## Work required
Omitting all images, set down every line below exactly as it appears.

##############################

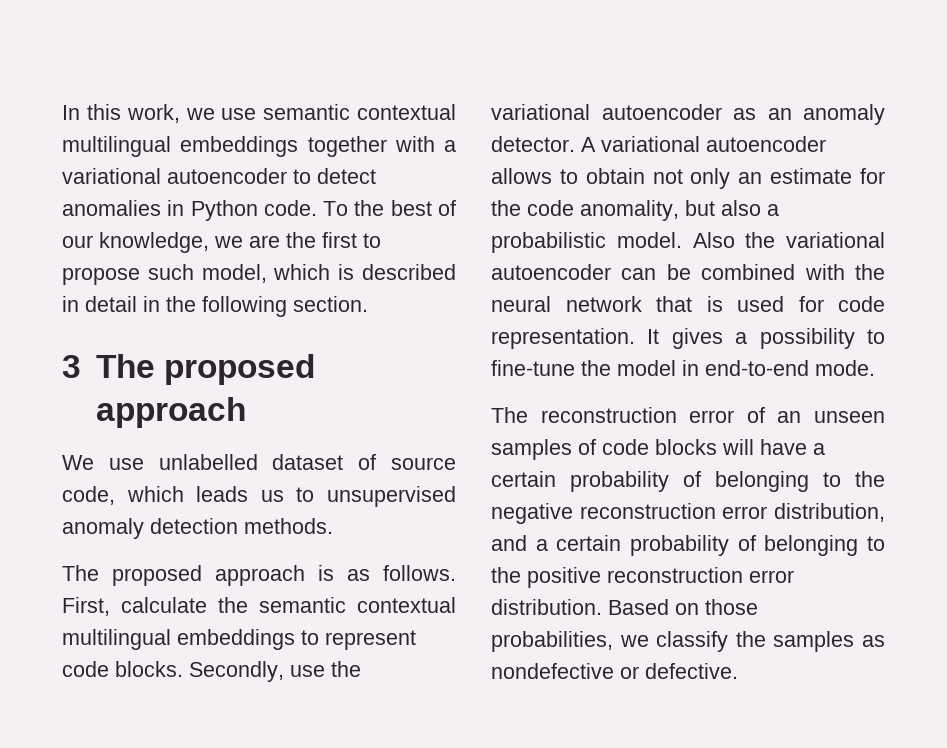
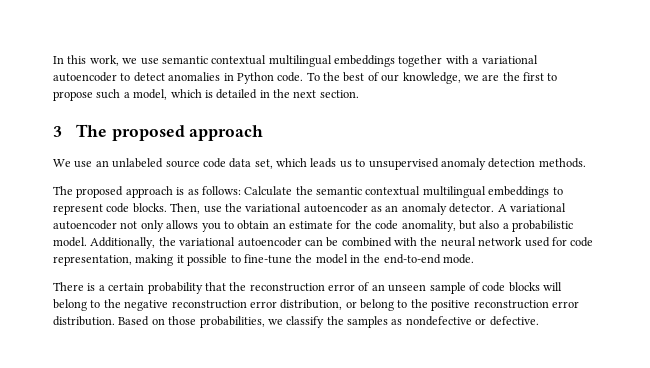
(194, 272) none -> [123,92,130,98] a
[362,264,457,280] [62,296,287,317] described in detail in the following -> [216,89,317,99] detailed in the next
[158,454,456,470] [62,486,115,505] unlabelled dataset of source code, -> [95,158,273,169] an unlabeled source code data set,
[383,565,456,581] [62,597,207,616] follows. First, calculate -> [201,186,293,196] follows: Calculate
[189,661,284,682] Secondly, -> [170,203,201,214] Then,
[491,168,731,189] allows to obtain not only -> [120,220,270,232] not only allows you to obtain
[692,232,735,248] Also -> [90,237,156,249] Additionally,
[656,296,723,312] that is -> (523, 241) none
[491,328,855,349] representation. It gives a possibility -> [53,254,228,266] representation, making it possible
(699, 368) none -> [363,254,381,263] the
[491,407,528,423] The -> [53,282,247,294] There is a certain probability that the
[491,439,572,460] samples -> [429,282,466,294] sample
[760,439,825,455] [491,471,809,492] have a certain probability of belonging -> [53,299,87,311] belong
[491,535,859,556] and a certain probability of belonging -> [345,299,394,311] or belong

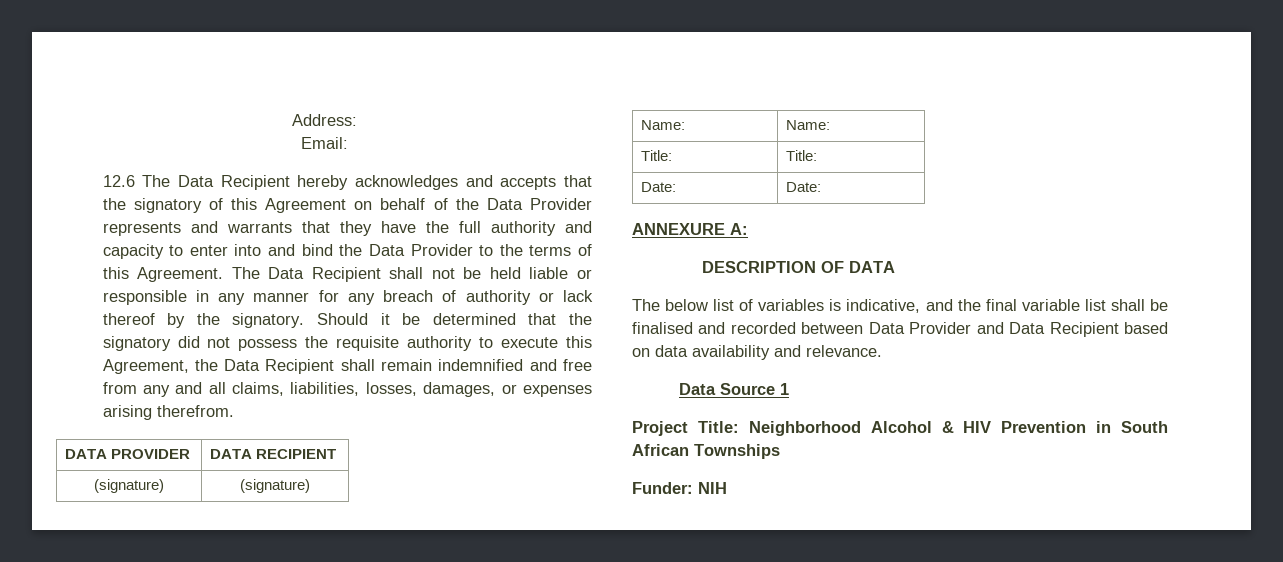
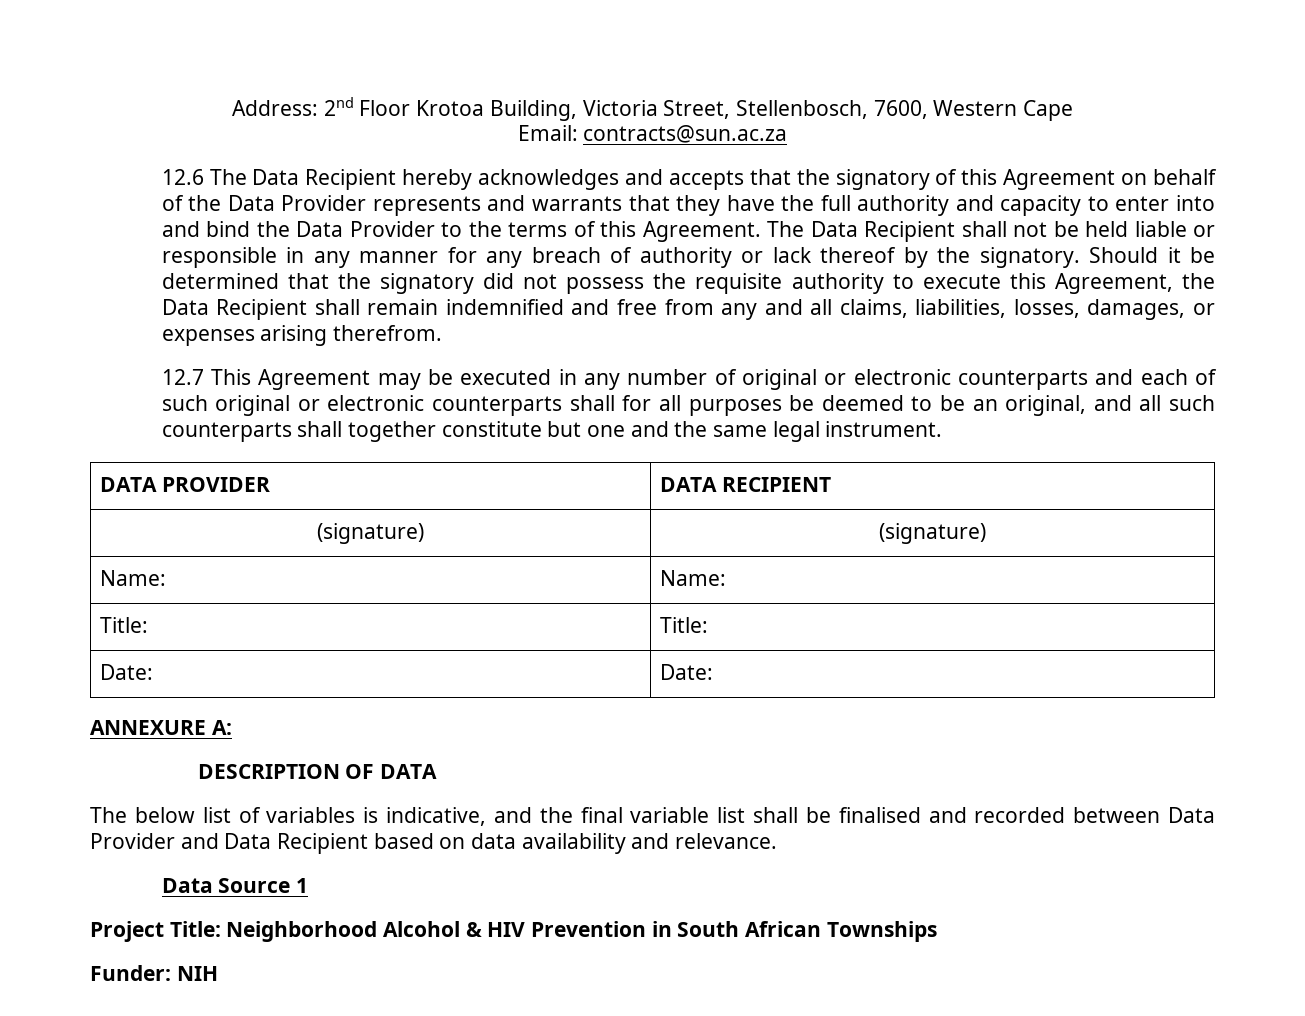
(357, 120) none -> [323,97,1073,121] 2nd Floor Krotoa Building, Victoria Street, Stellenbosch, 7600, Western Cape
(348, 143) none -> [583,125,788,143] contracts@sun.ac.za
(234, 411) none -> [161,369,1218,390] [161,395,1216,416] [161,421,943,442] // 12.7 This Agreement may be executed in any number of original or electronic counterparts and each of such original or electronic counterparts shall for all purposes be deemed to be an original, and all such counterparts shall together constitute but one and the same legal instrument.

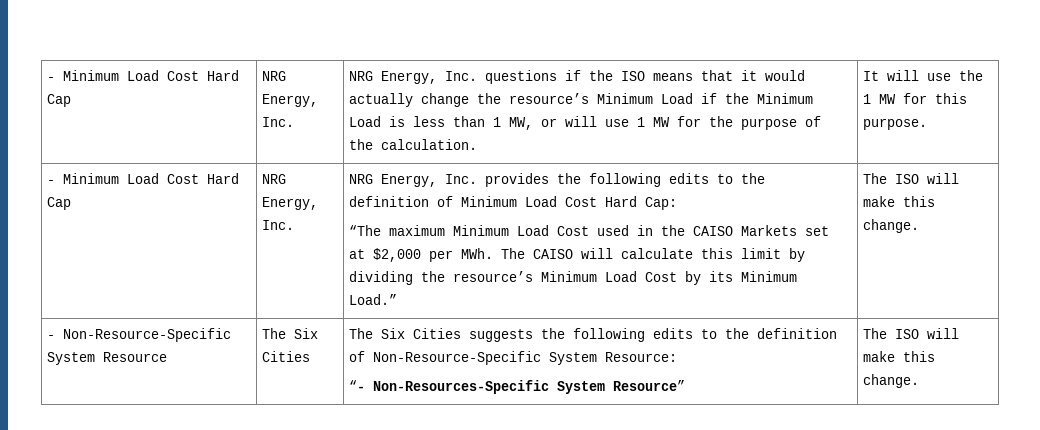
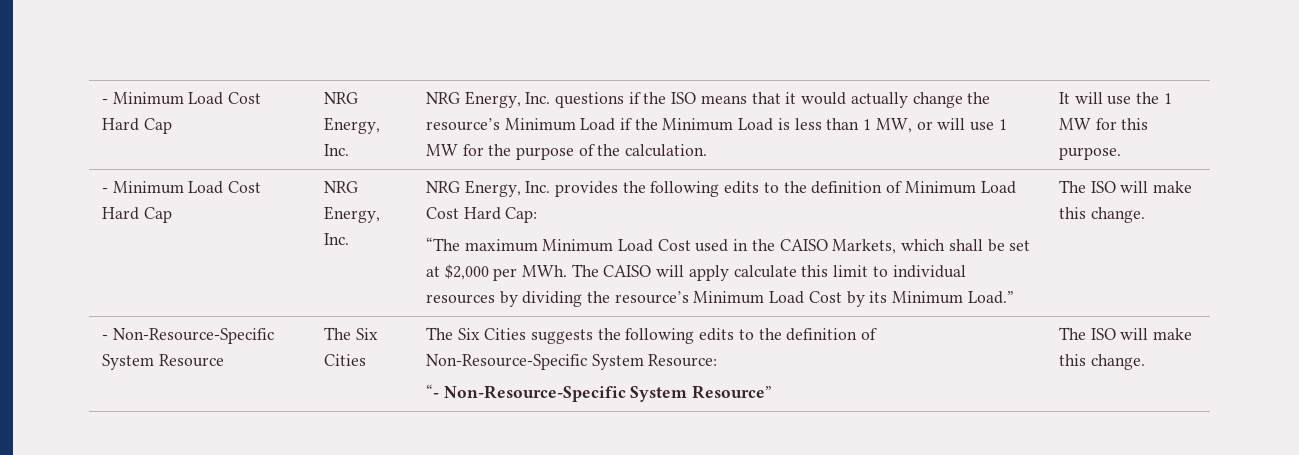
[741,225,798,236] Markets -> [832,239,1005,254] Markets, which shall be
(614, 253) none -> [688,265,729,281] apply
(782, 253) none -> [872,265,966,278] [425,294,495,304] to individual resources
[373,380,550,394] Non-Resources-Specific -> [443,385,626,402] Non-Resource-Specific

##############################

## Task answer
(194, 272) none -> [123,92,130,98] a
[362,264,457,280] [62,296,287,317] described in detail in the following -> [216,89,317,99] detailed in the next
[158,454,456,470] [62,486,115,505] unlabelled dataset of source code, -> [95,158,273,169] an unlabeled source code data set,
[383,565,456,581] [62,597,207,616] follows. First, calculate -> [201,186,293,196] follows: Calculate
[189,661,284,682] Secondly, -> [170,203,201,214] Then,
[491,168,731,189] allows to obtain not only -> [120,220,270,232] not only allows you to obtain
[692,232,735,248] Also -> [90,237,156,249] Additionally,
[656,296,723,312] that is -> (523, 241) none
[491,328,855,349] representation. It gives a possibility -> [53,254,228,266] representation, making it possible
(699, 368) none -> [363,254,381,263] the
[491,407,528,423] The -> [53,282,247,294] There is a certain probability that the
[491,439,572,460] samples -> [429,282,466,294] sample
[760,439,825,455] [491,471,809,492] have a certain probability of belonging -> [53,299,87,311] belong
[491,535,859,556] and a certain probability of belonging -> [345,299,394,311] or belong

(357, 120) none -> [323,97,1073,121] 2nd Floor Krotoa Building, Victoria Street, Stellenbosch, 7600, Western Cape
(348, 143) none -> [583,125,788,143] contracts@sun.ac.za
(234, 411) none -> [161,369,1218,390] [161,395,1216,416] [161,421,943,442] // 12.7 This Agreement may be executed in any number of original or electronic counterparts and each of such original or electronic counterparts shall for all purposes be deemed to be an original, and all such counterparts shall together constitute but one and the same legal instrument.

[741,225,798,236] Markets -> [832,239,1005,254] Markets, which shall be
(614, 253) none -> [688,265,729,281] apply
(782, 253) none -> [872,265,966,278] [425,294,495,304] to individual resources
[373,380,550,394] Non-Resources-Specific -> [443,385,626,402] Non-Resource-Specific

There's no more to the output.